Séraphin Prao Yao émet lui aussi des réserves sur le système « hybride » qui régule la filière cacao en Côte d’Ivoire. Il le trouve « rigide » et « inadapté » aux conditions du marché international. « Un système ne doit pas être immuable, rigide, il doit être flexible », martèle-t-il, arguant que « l’Etat doit actualiser les prix au moins deux fois par an, en fonction des fluctuations du marché ».
Pour lui, la flambée actuelle devrait « largement » profiter aux planteurs. Il dit craindre que le contraire accentue « une crise de confiance entre l’Etat et les agriculteurs et baisse davantage l’intérêt pour la cacaoculture et par conséquent la production locale ».
Contre les sceptiques, le ministre ivoirien de l’agriculture vante le choix de la stabilisation du prix du cacao. « Notre pays a déjà expérimenté le système libéralisé dont les résultats n’ont pas été à la hauteur des attentes. En effet, les douze années de stabilisation (2011-2023) ont permis d’obtenir, avec les ventes anticipées, un prix CAF moyen/kg de 1 428 Fcfa, contre 1 076 Fcfa servi lors des campagnes où régnait le système libéralisé », argumente-t-il.
Kobenan Kouassi Adjoumani soutient qu’ à l’époque du système libéral, le cacao ivoirien a souvent été « payé à moins de 500 Fcfa ». Il loue leur système basé sur la vente par anticipation d’une bonne partie de la récolte, qui selon lui, « a très bien fonctionné depuis 2012, et a permis de procurer des revenus rémunérateurs aux producteurs ivoiriens de café et de cacao, dans un contexte international caractérisé par des prix faibles. »
L’agriculteur camerounais Christian Ngomb, lui, dit se retenir de se moquer de ses collègues ivoiriens qui ne font pas de bonnes affaires comme lui cette année. Il use de prudence, car pense-t-il, l’instabilité des prix du cacao au Cameroun augure aussi des lendemains incertains.
Baisse de récoltes
La flambée actuelle du cours du cacao est due à plusieurs facteurs. Les volumes de récoltes ont notamment baissé en Côte d’Ivoire et au Ghana, les principaux pays producteurs mondiaux de cabosses à cause de maladies et conditions météorologiques difficiles.

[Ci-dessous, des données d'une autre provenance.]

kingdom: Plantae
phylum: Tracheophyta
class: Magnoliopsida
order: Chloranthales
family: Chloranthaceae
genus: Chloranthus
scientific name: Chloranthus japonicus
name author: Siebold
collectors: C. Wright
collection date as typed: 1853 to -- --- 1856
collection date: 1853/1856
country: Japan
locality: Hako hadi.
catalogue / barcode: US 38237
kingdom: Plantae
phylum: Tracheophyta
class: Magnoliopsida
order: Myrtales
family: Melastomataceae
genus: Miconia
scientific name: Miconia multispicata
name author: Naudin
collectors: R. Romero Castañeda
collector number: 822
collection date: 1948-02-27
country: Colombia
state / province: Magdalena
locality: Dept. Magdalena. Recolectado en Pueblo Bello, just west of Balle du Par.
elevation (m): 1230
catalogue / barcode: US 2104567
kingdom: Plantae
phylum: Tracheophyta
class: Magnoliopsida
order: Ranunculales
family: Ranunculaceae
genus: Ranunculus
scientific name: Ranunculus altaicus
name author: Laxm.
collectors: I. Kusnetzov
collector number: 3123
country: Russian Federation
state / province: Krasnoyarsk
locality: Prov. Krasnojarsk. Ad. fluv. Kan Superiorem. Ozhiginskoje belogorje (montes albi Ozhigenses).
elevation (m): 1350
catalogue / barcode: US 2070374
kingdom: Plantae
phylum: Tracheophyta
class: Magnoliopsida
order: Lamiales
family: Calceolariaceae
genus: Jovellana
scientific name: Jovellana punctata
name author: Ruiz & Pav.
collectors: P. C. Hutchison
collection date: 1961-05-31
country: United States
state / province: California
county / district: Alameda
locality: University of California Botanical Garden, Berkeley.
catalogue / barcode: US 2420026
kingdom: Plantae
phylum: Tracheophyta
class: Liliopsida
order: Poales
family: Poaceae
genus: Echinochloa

« L’année dernière, ces pays ont connu des conditions météorologiques difficiles, notamment une chaleur intense, qui a eu un impact négatif sur la production« , explique Ole Hansen, analyste pour la banque d’investissement danoise Saxobank, dans cette dépêche de l’AFP publiée en mars 2024 (archivée ici).
Pourtant, à eux deux, ils ont fourni près de 60% de la production totale pour la récolte de 2022/23, selon les estimations de l’Organisation internationale du cacao (ICCO).
Mais depuis janvier 2024, l’Afrique de l’ouest bat des records de chaleur attribués au phénomène météorologique El Nino: en Côte d’Ivoire, ils perturbent l’agriculture qui représente un quart du PIB et plus de la moitié des emplois.
Après les pluies de l’an dernier, c’est cette fois les fortes chaleurs qui affectent la récolte du premier producteur mondial de cacao (près de 45%).